The full set of lines below has to be written out again exactly.

[RECORDS TO USE]
-=-=-=-=-

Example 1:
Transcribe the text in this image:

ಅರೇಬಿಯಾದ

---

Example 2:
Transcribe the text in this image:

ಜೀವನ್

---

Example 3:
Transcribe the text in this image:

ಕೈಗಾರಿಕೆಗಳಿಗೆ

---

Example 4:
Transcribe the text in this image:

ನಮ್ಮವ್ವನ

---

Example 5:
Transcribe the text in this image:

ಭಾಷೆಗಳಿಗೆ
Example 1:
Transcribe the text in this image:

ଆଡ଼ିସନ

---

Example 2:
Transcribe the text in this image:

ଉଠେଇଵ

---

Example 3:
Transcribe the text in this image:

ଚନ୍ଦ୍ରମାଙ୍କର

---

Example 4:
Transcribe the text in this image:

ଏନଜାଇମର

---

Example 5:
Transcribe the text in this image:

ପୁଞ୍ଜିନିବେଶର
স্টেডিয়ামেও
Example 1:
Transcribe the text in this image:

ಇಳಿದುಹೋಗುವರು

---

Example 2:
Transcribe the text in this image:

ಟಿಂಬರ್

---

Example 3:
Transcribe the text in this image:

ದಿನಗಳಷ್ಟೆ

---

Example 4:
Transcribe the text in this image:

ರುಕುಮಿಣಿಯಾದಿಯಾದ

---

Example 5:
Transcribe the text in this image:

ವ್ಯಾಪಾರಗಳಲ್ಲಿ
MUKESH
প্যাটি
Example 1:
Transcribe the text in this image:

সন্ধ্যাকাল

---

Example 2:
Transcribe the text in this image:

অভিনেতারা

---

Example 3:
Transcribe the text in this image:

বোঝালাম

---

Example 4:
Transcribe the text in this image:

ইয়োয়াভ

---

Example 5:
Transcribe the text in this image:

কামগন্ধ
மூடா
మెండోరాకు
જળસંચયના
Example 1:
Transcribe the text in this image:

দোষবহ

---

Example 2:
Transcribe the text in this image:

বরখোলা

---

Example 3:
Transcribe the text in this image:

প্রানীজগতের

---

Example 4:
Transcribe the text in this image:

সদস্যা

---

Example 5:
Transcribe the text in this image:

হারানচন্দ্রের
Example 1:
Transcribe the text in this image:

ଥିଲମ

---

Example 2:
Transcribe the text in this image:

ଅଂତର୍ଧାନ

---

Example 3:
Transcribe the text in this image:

-=-=-=-=-

[SOLUTION]
Example 1:
Transcribe the text in this image:

ಅರೇಬಿಯಾದ

---

Example 2:
Transcribe the text in this image:

ಜೀವನ್

---

Example 3:
Transcribe the text in this image:

ಕೈಗಾರಿಕೆಗಳಿಗೆ

---

Example 4:
Transcribe the text in this image:

ನಮ್ಮವ್ವನ

---

Example 5:
Transcribe the text in this image:

ಭಾಷೆಗಳಿಗೆ
Example 1:
Transcribe the text in this image:

ଆଡ଼ିସନ

---

Example 2:
Transcribe the text in this image:

ଉଠେଇଵ

---

Example 3:
Transcribe the text in this image:

ଚନ୍ଦ୍ରମାଙ୍କର

---

Example 4:
Transcribe the text in this image:

ଏନଜାଇମର

---

Example 5:
Transcribe the text in this image:

ପୁଞ୍ଜିନିବେଶର
স্টেডিয়ামেও
Example 1:
Transcribe the text in this image:

ಇಳಿದುಹೋಗುವರು

---

Example 2:
Transcribe the text in this image:

ಟಿಂಬರ್

---

Example 3:
Transcribe the text in this image:

ದಿನಗಳಷ್ಟೆ

---

Example 4:
Transcribe the text in this image:

ರುಕುಮಿಣಿಯಾದಿಯಾದ

---

Example 5:
Transcribe the text in this image:

ವ್ಯಾಪಾರಗಳಲ್ಲಿ
MUKESH
প্যাটি
Example 1:
Transcribe the text in this image:

সন্ধ্যাকাল

---

Example 2:
Transcribe the text in this image:

অভিনেতারা

---

Example 3:
Transcribe the text in this image:

বোঝালাম

---

Example 4:
Transcribe the text in this image:

ইয়োয়াভ

---

Example 5:
Transcribe the text in this image:

কামগন্ধ
மூடா
మెండోరాకు
જળસંચયના
Example 1:
Transcribe the text in this image:

দোষবহ

---

Example 2:
Transcribe the text in this image:

বরখোলা

---

Example 3:
Transcribe the text in this image:

প্রানীজগতের

---

Example 4:
Transcribe the text in this image:

সদস্যা

---

Example 5:
Transcribe the text in this image:

হারানচন্দ্রের
Example 1:
Transcribe the text in this image:

ଥିଲମ

---

Example 2:
Transcribe the text in this image:

ଅଂତର୍ଧାନ

---

Example 3:
Transcribe the text in this image:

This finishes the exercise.